Additionally, the company recently took over Eximo Medical Ltd. — an early commercial stage medical device company — and its proprietary 355nm wavelength laser-technology platform. Notably, Eximo’s laser technology will complement AngioDynamics’ existing Vascular Interventions and Therapies (“VIT”) product portfolio.

For investors’ notice, AngioDynamics’ VIT revenues grossed $31.2 million, up 0.6% from the year-ago quarter’s figure in the fiscal second quarter. Per management, strong growth in AngioVac and core VIT product lines drove quarterly revenues.

Management at AngioDynamics expects more product launches from the Eximo integration in the second half of fiscal 2020.

Reflective of this, AngioDynamics kept its guidance unchanged.

For fiscal 2020, AngioDynamics continues to expect revenues at the $280-$286 million band. Adjusted earnings per share are projected between 10 cents and 15 cents.

What’s Deterring the Stock?

In the fiscal second quarter of 2020, AngioDynamics’ VA revenues amounted to $22.8 million, down 4% on a year-over-year basis. Per management, lower sales of Ports and PICCs impeded quarterly growth.

Also, quarterly bottom line of 6 cents declined year over year.

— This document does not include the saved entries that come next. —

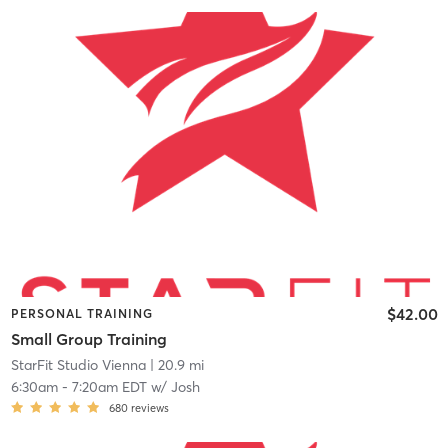
$42.00
PERSONAL TRAINING
Small Group Training
StarFit Studio Vienna
| 20.9 mi
6:30am
-
7:20am EDT
w/
Josh
680
reviews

Which Way Are Estimates Headed?

For fiscal 2020, the Zacks Consensus Estimate for revenues is pegged at $281.4 million. For adjusted earnings, the same stands at 12 cents.

Key Picks

Some better-ranked stocks in the broader medical space are Cerner Corporation (CERN - Free Report) , DexCom (DXCM - Free Report) and HealthEquity (HQY - Free Report) . While HealthEquity sports a Zacks Rank #1 (Strong Buy), Cerner and DexCom carry a Zacks Rank #2 (Buy). You can see the complete list of today’s Zacks #1 Rank stocks here..

Cerner’s long-term earnings growth rate is 13.6%.

DexCom’s fourth-quarter earnings growth rate is projected at 31.5%.

HealthEquity’s long-term earnings growth rate is 25%.